Task directions
Read the records below. Copy each line where the string "under" occurs.

Transcribed page contents:
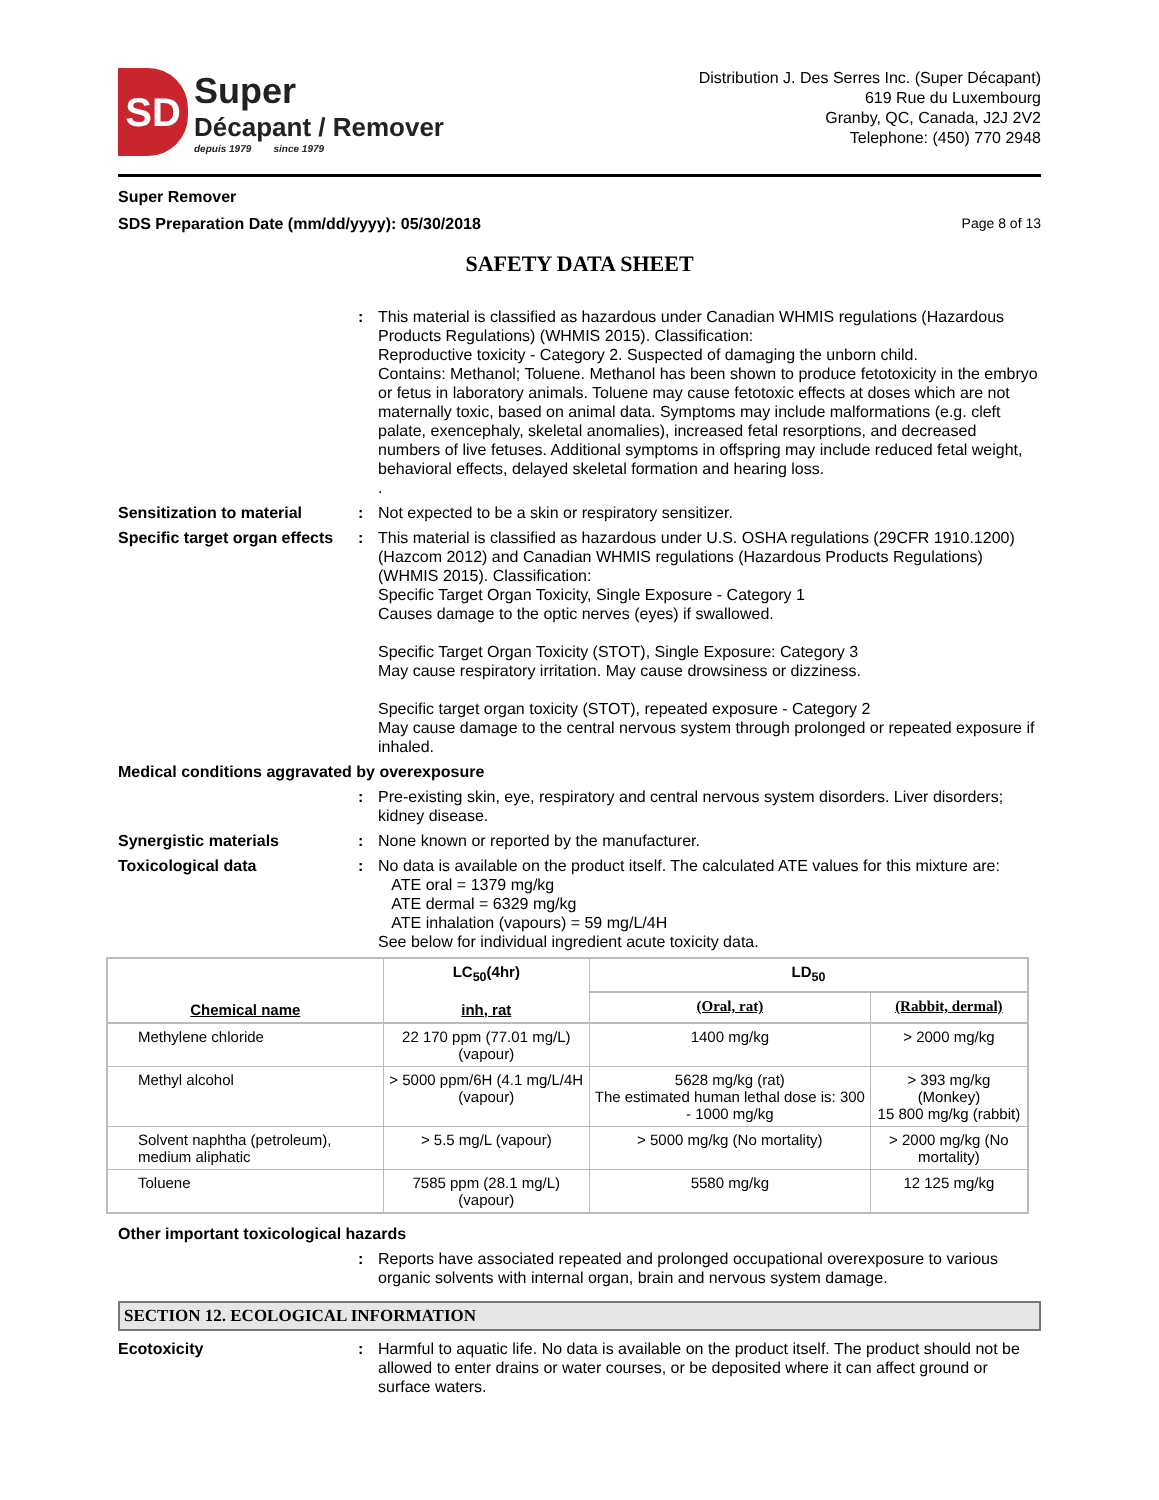SD
Super
Décapant / Remover
depuis 1979 since 1979
Distribution J. Des Serres Inc. (Super Décapant)
619 Rue du Luxembourg
Granby, QC, Canada, J2J 2V2
Telephone: (450) 770 2948
Super Remover
SDS Preparation Date (mm/dd/yyyy): 05/30/2018
Page 8 of 13
SAFETY DATA SHEET
: This material is classified as hazardous under Canadian WHMIS regulations (Hazardous Products Regulations) (WHMIS 2015). Classification:
Reproductive toxicity - Category 2. Suspected of damaging the unborn child.
Contains: Methanol; Toluene. Methanol has been shown to produce fetotoxicity in the embryo or fetus in laboratory animals. Toluene may cause fetotoxic effects at doses which are not maternally toxic, based on animal data. Symptoms may include malformations (e.g. cleft palate, exencephaly, skeletal anomalies), increased fetal resorptions, and decreased numbers of live fetuses. Additional symptoms in offspring may include reduced fetal weight, behavioral effects, delayed skeletal formation and hearing loss.
.
Sensitization to material : Not expected to be a skin or respiratory sensitizer.
Specific target organ effects
: This material is classified as hazardous under U.S. OSHA regulations (29CFR 1910.1200) (Hazcom 2012) and Canadian WHMIS regulations (Hazardous Products Regulations) (WHMIS 2015). Classification:
Specific Target Organ Toxicity, Single Exposure - Category 1
Causes damage to the optic nerves (eyes) if swallowed.
Specific Target Organ Toxicity (STOT), Single Exposure: Category 3
May cause respiratory irritation. May cause drowsiness or dizziness.
Specific target organ toxicity (STOT), repeated exposure - Category 2
May cause damage to the central nervous system through prolonged or repeated exposure if inhaled.
Medical conditions aggravated by overexposure
: Pre-existing skin, eye, respiratory and central nervous system disorders. Liver disorders; kidney disease.
Synergistic materials : None known or reported by the manufacturer.
Toxicological data : No data is available on the product itself. The calculated ATE values for this mixture are:
ATE oral = 1379 mg/kg
ATE dermal = 6329 mg/kg
ATE inhalation (vapours) = 59 mg/L/4H
See below for individual ingredient acute toxicity data.
| Chemical name | LC<sub>50</sub>(4hr) inh, rat | LD<sub>50</sub> | |
| --- | --- | --- | --- |
| | | (Oral, rat) | (Rabbit, dermal) |
| Methylene chloride | 22 170 ppm (77.01 mg/L) (vapour) | 1400 mg/kg | > 2000 mg/kg |
| Methyl alcohol | > 5000 ppm/6H (4.1 mg/L/4H (vapour) | 5628 mg/kg (rat) The estimated human lethal dose is: 300 - 1000 mg/kg | > 393 mg/kg (Monkey) 15 800 mg/kg (rabbit) |
| Solvent naphtha (petroleum), medium aliphatic | > 5.5 mg/L (vapour) | > 5000 mg/kg (No mortality) | > 2000 mg/kg (No mortality) |
| Toluene | 7585 ppm (28.1 mg/L) (vapour) | 5580 mg/kg | 12 125 mg/kg |
Other important toxicological hazards
: Reports have associated repeated and prolonged occupational overexposure to various organic solvents with internal organ, brain and nervous system damage.
SECTION 12. ECOLOGICAL INFORMATION
Ecotoxicity : Harmful to aquatic life. No data is available on the product itself. The product should not be allowed to enter drains or water courses, or be deposited where it can affect ground or surface waters.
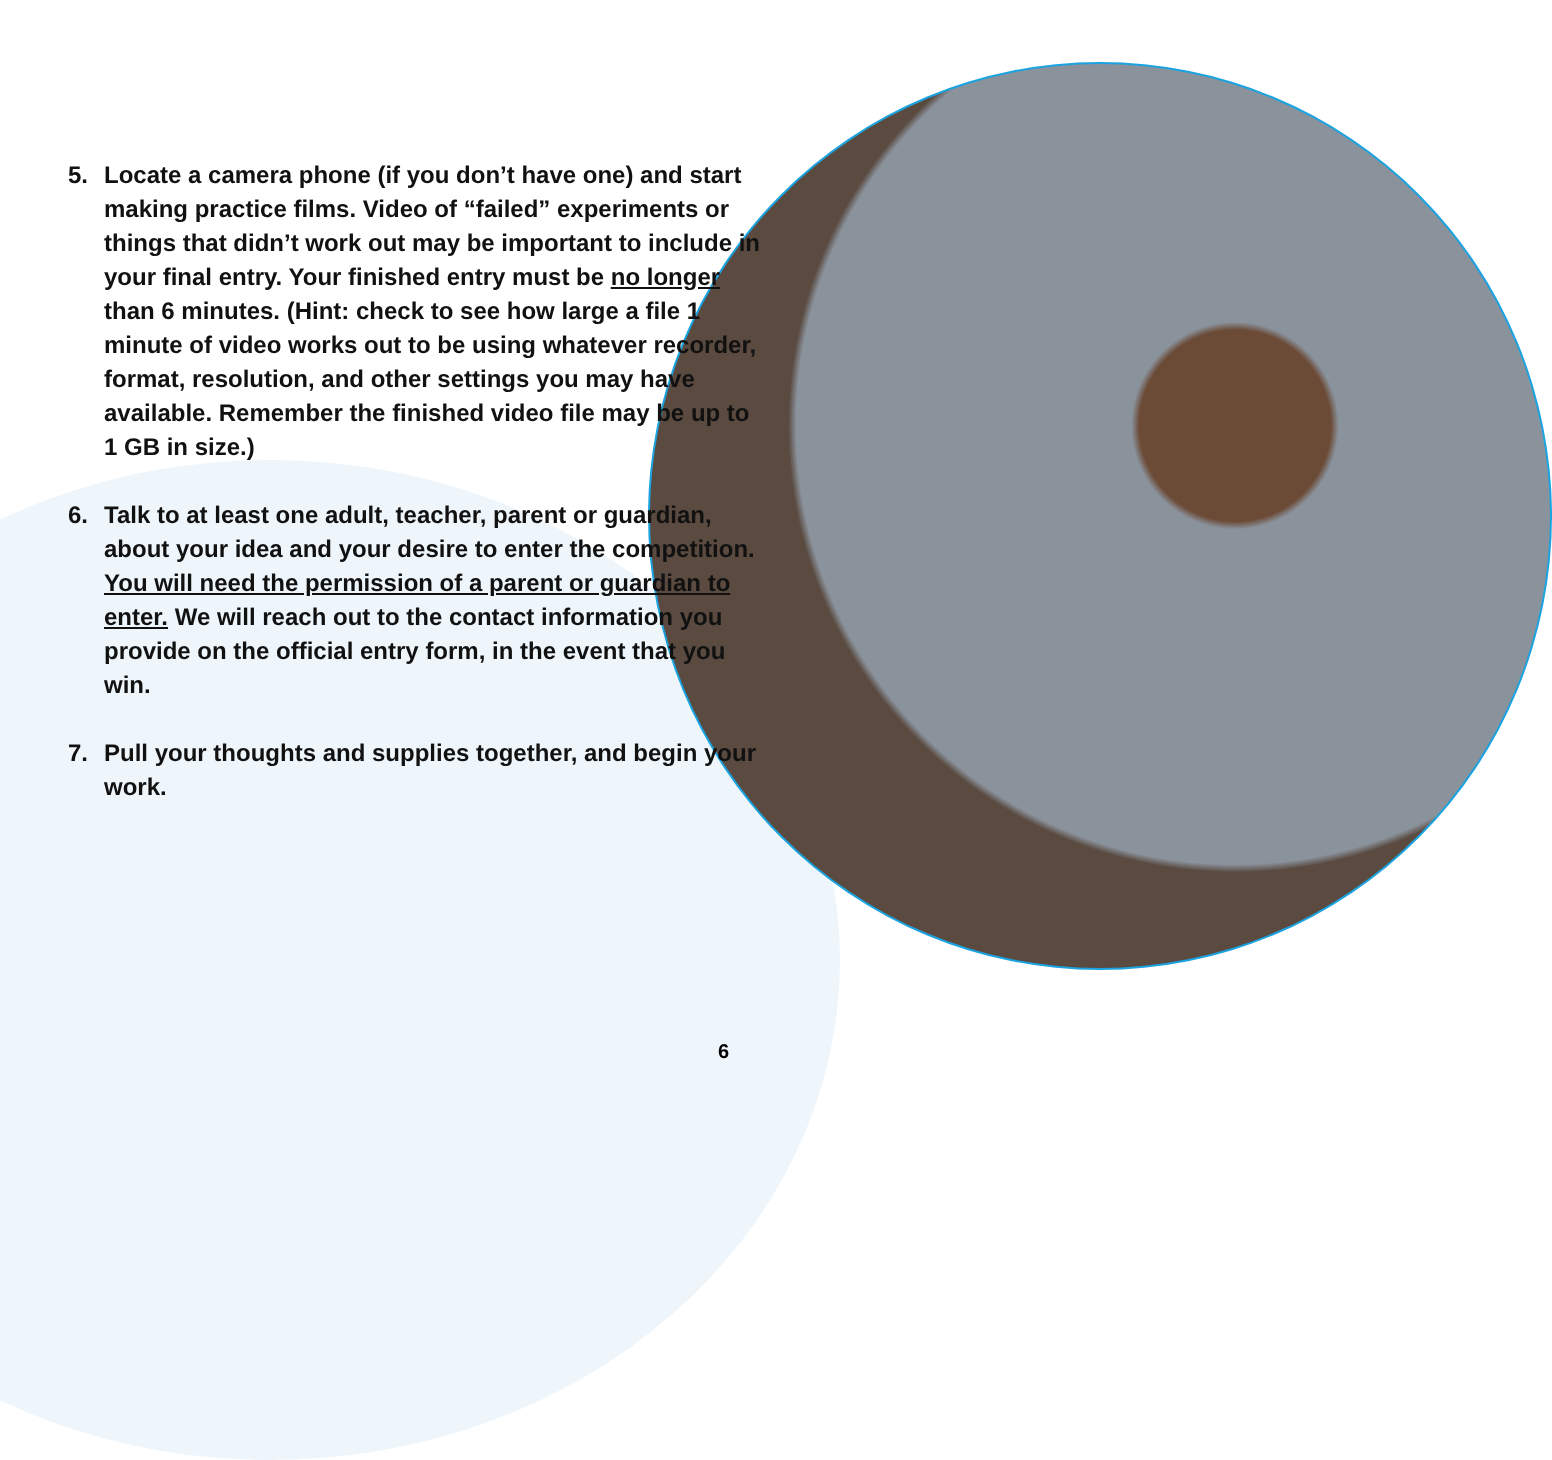5. Locate a camera phone (if you don’t have one) and start making practice films. Video of “failed” experiments or things that didn’t work out may be important to include in your final entry. Your finished entry must be no longer than 6 minutes. (Hint: check to see how large a file 1 minute of video works out to be using whatever recorder, format, resolution, and other settings you may have available. Remember the finished video file may be up to 1 GB in size.)
6. Talk to at least one adult, teacher, parent or guardian, about your idea and your desire to enter the competition. You will need the permission of a parent or guardian to enter. We will reach out to the contact information you provide on the official entry form, in the event that you win.
7. Pull your thoughts and supplies together, and begin your work.
6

Task response
: This material is classified as hazardous under Canadian WHMIS regulations (Hazardous Products Regulations) (WHMIS 2015). Classification:
: This material is classified as hazardous under U.S. OSHA regulations (29CFR 1910.1200) (Hazcom 2012) and Canadian WHMIS regulations (Hazardous Products Regulations) (WHMIS 2015). Classification:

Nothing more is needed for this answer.